Direct access to the Bar is becoming an increasingly prominent feature of the changing legal market, and papers before the full board of the BSB last week said: “The newly qualified Bar provides a rich source of expert legal services at an affordable cost, and the BSB does not consider that it is proportionate regulation to prevent these barristers from representing clients in appropriate cases.
“Put simply, the current rule unnecessarily limits consumer choice and hinders access to justice.”
Papers before the board acknowledged that the key regulatory risk in relaxing the three year rule is that newly qualified barristers will undertake work that they do not have the required experience or competency to handle.
“This is a risk that applies to all barristers across all areas of work, not just newly qualified barristers thinking about undertaking public access work,” it said. “The Code of Conduct has very clear rules in place that mitigate this risk and the BSB is aware of no evidence to suggest that barristers are not complying with these rules.”
Research among existing public access barristers showed that 58% have declined instructions, with the most common reason that it was in the client’s interest to instruct a solicitor. It also showed work divided fairly equally between advocacy and advice, while employment, family, chancery and commercial were the most popular areas of public access instructions.
The draft application for approval of the changes that will be sent to the Legal Services Board noted that one reason the public access rules were initially extended to privately paying family, crime and immigration, was to help barristers compete with solicitors. “The need to compete is arguably most acute at the lowest end of the young Bar and a relaxation would assist in this regard.
“The Bar, and particularly the young publicly funded Bar, is under great strain. There has been a reduction in fees combined with a sharp increase in solicitors retaining more and more briefs in-house. The current rules prohibit barristers from competing on an even footing and risk driving away talented people from all backgrounds joining the profession.”

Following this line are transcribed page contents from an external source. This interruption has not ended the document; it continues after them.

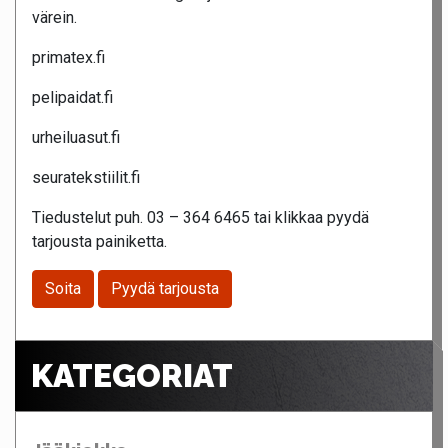
värein.
primatex.fi
pelipaidat.fi
urheiluasut.fi
seuratekstiilit.fi
Tiedustelut puh. 03 – 364 6465 tai klikkaa pyydä
tarjousta painiketta.
Soita
Pyydä tarjousta
KATEGORIAT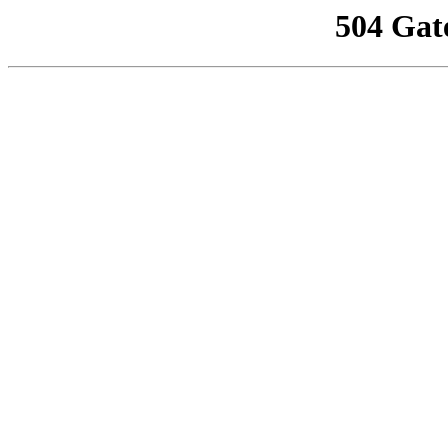
504 Gat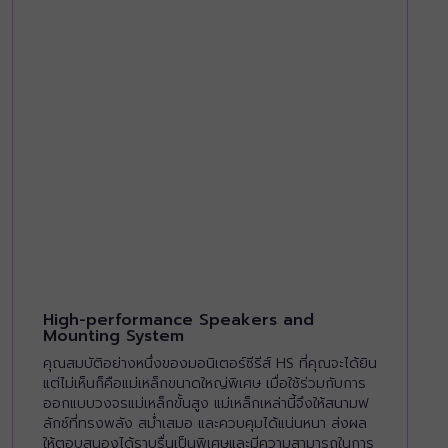
High-performance Speakers and
Mounting System
คุณสมบัติอย่างหนึ่งของมอนิเตอร์ซีรีส์ HS ที่คุณจะได้ยิน
แต่ไม่เห็นก็คือแม่เหล็กขนาดใหญ่พิเศษ เมื่อใช้ร่วมกับการ
ออกแบบวงจรแม่เหล็กขั้นสูง แม่เหล็กเหล่านี้จึงให้สนามฟ
ลักซ์ที่ทรงพลัง สม่ำเสมอ และควบคุมได้แน่นหนา ส่งผล
ให้ตอบสนองได้ราบรื่นเป็นพิเศษและมีความสามารถในการ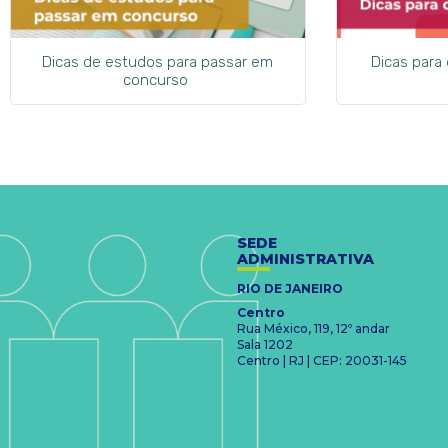
Dicas de estudos para passar em
Dicas para
concurso
SEDE
ADMINISTRATIVA
RIO DE JANEIRO
Centro
Rua México, 119, 12º andar
Sala 1202
Centro | RJ | CEP: 20031-145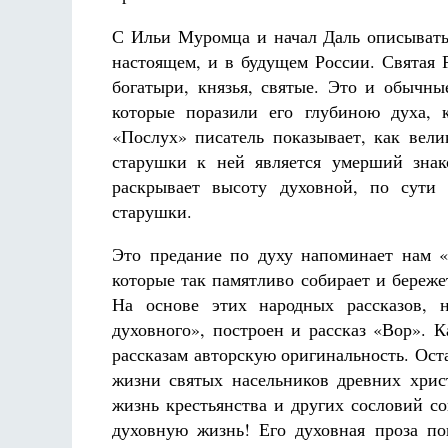
С Ильи Муромца и начал Даль описывать 
настоящем, и в будущем России. Святая Р
богатыри, князья, святые. Это и обычн
которые поразили его глубиною духа, 
«Послух» писатель показывает, как вели
старушки к ней является умерший знак
раскрывает высоту духовной, по сути
старушки.
Это предание по духу напоминает нам «
которые так памятливо собирает и береже
На основе этих народных рассказов, 
духовного», построен и рассказ «Вор». К
рассказам авторскую оригинальность. Ост
жизни святых насельников древних хрис
жизнь крестьянства и других сословий с
духовную жизнь! Его духовная проза по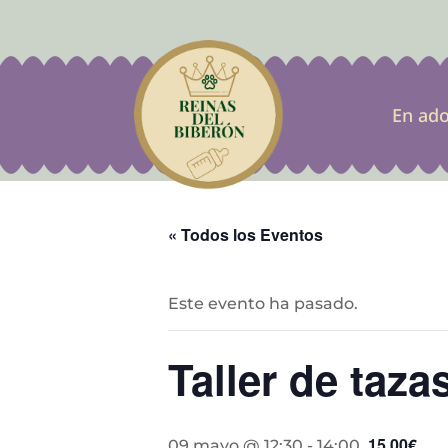
En ad
« Todos los Eventos
Este evento ha pasado.
Taller de taza
15,00€
09 mayo @ 12:30
-
14:00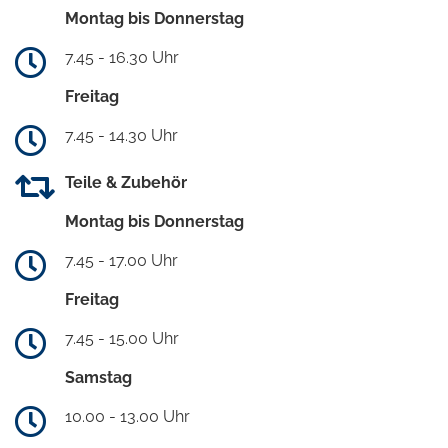
Montag bis Donnerstag
7.45 - 16.30 Uhr
Freitag
7.45 - 14.30 Uhr
Teile & Zubehör
Montag bis Donnerstag
7.45 - 17.00 Uhr
Freitag
7.45 - 15.00 Uhr
Samstag
10.00 - 13.00 Uhr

In its response last year to a BSB consultation, the Law Society opposed the change, arguing: “Dealing directly with clients requires a level of maturity and expertise which the majority of entrants to the profession cannot be expected to possess, and it is right that they should achieve a level of expertise and be subject to proper supervision before seeing clients on their own account.”
On the legal aid rule, which has caused considerable difficulties for some barristers, the BSB argued that in some cases clients prefer not to accept legal aid because the contribution they have to make is greater than the amount charged by a public access barrister. In others clients may live in an area with no or few solicitors who do legal aid work, or they may simply wish to have a wider choice of advocate.
The BSB said the risk of a client choosing a public access barrister when they would be better off seeking legal aid funding is outweighed by the importance of the client’s choice of legal representation, provided they are “in a position to make an informed decision about whether or not to apply for legal aid”.